PUHI — After a three-year voyage around the world, the Hokulea will be returning home Saturday at Oahu’s Magic Island.
Over 50 residents from around the island gathered at Kawaikini Public Charter School last week to learn traditional protocol and chants from kumu Malia Nobrega-Olivera to welcome home the Hokulea and crew.
The Queen Deborah Kapule Hawaiian Civic Club has been hosting workshops and training sessions around the state on traditional Hawaiian protocol, chants and songs in celebration of the canoe’s return.

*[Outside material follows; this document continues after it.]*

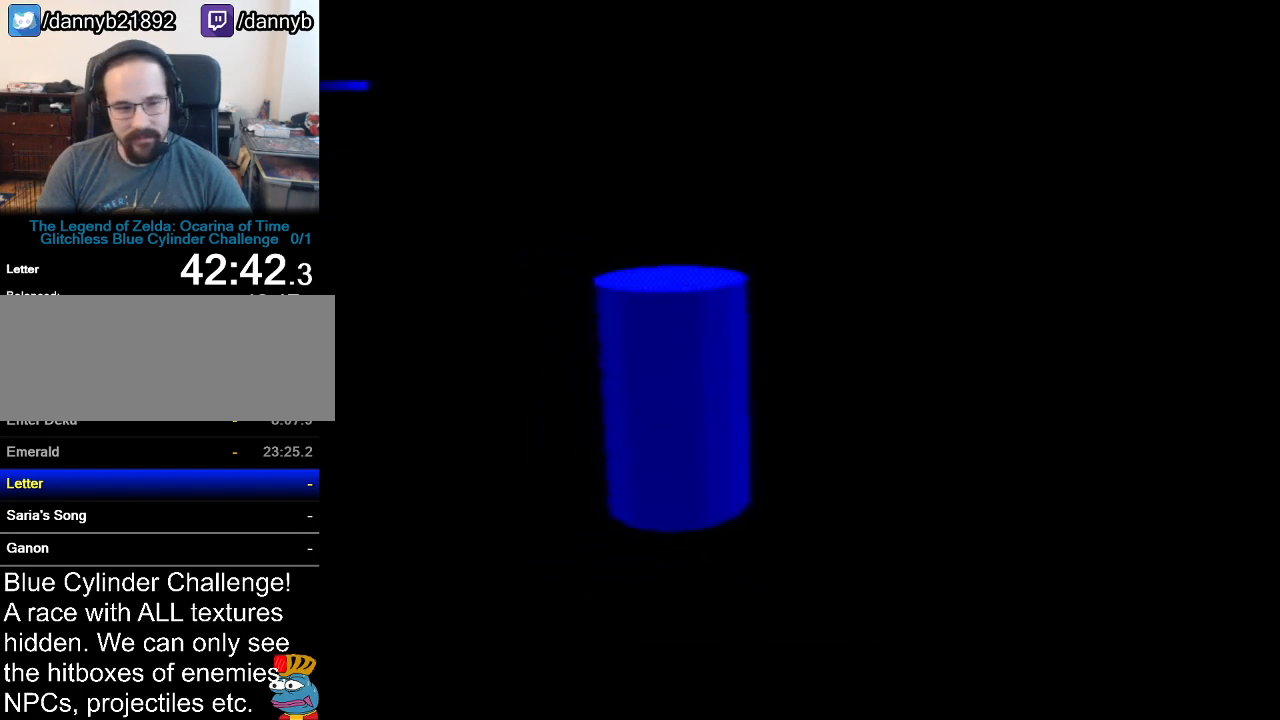
{"buttons": [], "left_stick": "center", "events": [[34, "left_stick", "center"]]}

“Culturally, it’s pono to greet travelers that have been gone for a year, especially if they’re respecting Hawaii on an international level, ” said Missy Kamai, who attended the Wednesday workshop. “I think it’s really important to welcome them home because they went places where they are really welcome and to learn something for when they come home, that’s gonna be awesome.”
D. Kaliko Santos, community outreach coordinator for the state Office of Hawaiian Affairs, said that people will be traveling from Kauai to Oahu for the celebration.

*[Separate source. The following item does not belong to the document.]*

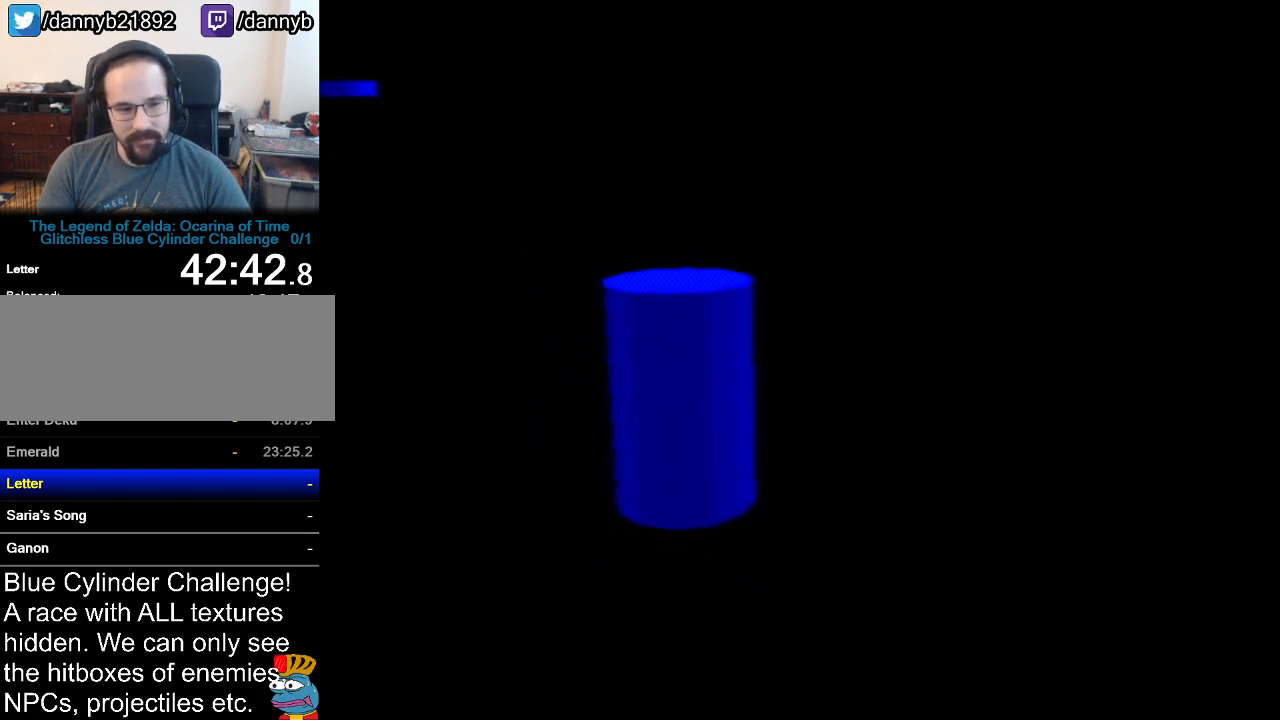
{"buttons": [], "left_stick": "center", "events": []}
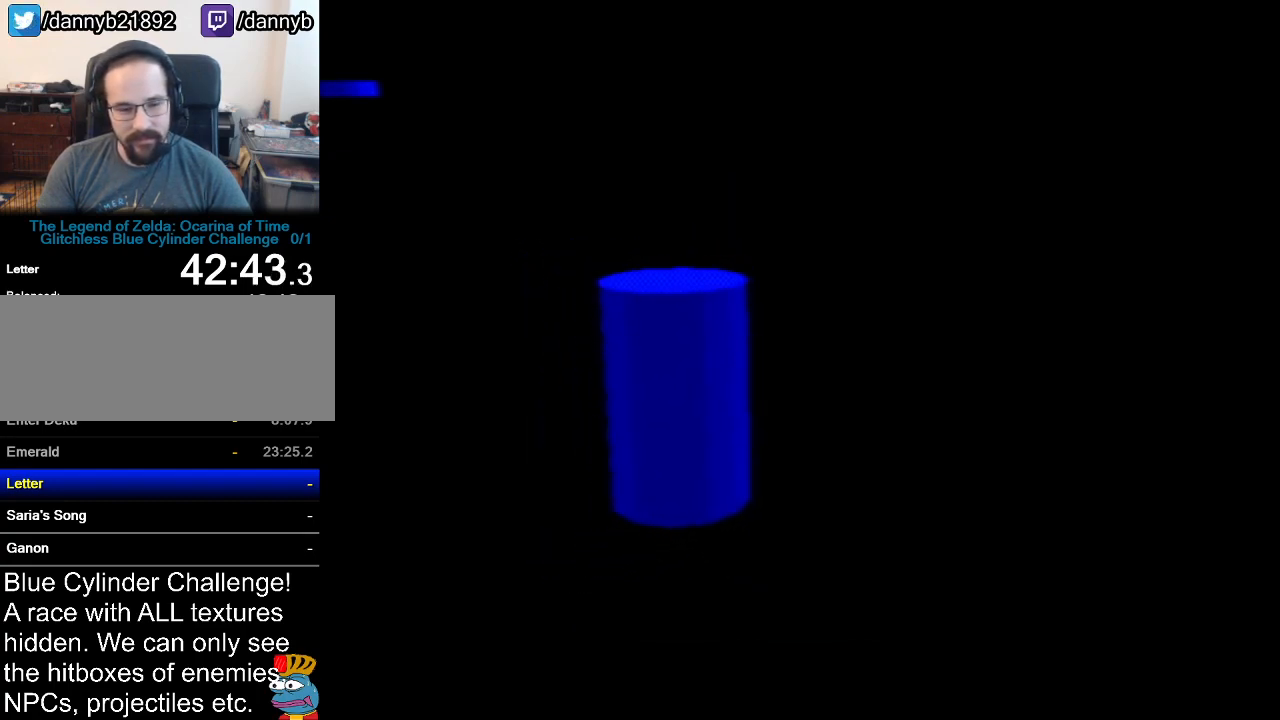
{"buttons": [], "left_stick": "center", "events": []}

For two hours, Kamai and dozens of others were taught how to properly greet the Hokulea and its crew. Nobrega-Olivera couldn’t believe how many people turned out to learn.
“I’m definitely pleasantly surprised,” she said. “It’s just exciting because it shows the excitement here on Kauai just to be a part of the welcoming back of Hokulea to Hawaii after three years of being around the world.”
As she watched people look for seats around the classroom — some were resigned to standing up against the wall or sitting on the floor — Nobrega-Olivera knew the thirst for Hawaiian tradition and practices still thrives on Kauai.
“I’m definitely encouraged,” she said. “This is exactly what the organizers, from the (Polynesian) Voyaging Society or even Kamehameha Schools who helped organize the trainings of the protocol, they really wanted us to become the leaders and get out into the community and share it with our families and young ones, just to share it with anyone who wanted to be a part of this. It’s really exciting.”
‘Alohilani Rogers, academic director at Kawaikini Public Charter School, said getting people involved on Kauai is important even if they don’t travel to Oahu to greet the Hokulea.
“I went to one of the workshops so I could help teach Kauai people and anyone who wanted to go learn and help organize it on the island,” Rogers said. “It’s really important because this is the base for our own canoe, Namahoe. A lot of people on Kauai have been working on it, so we can be a big support for them.”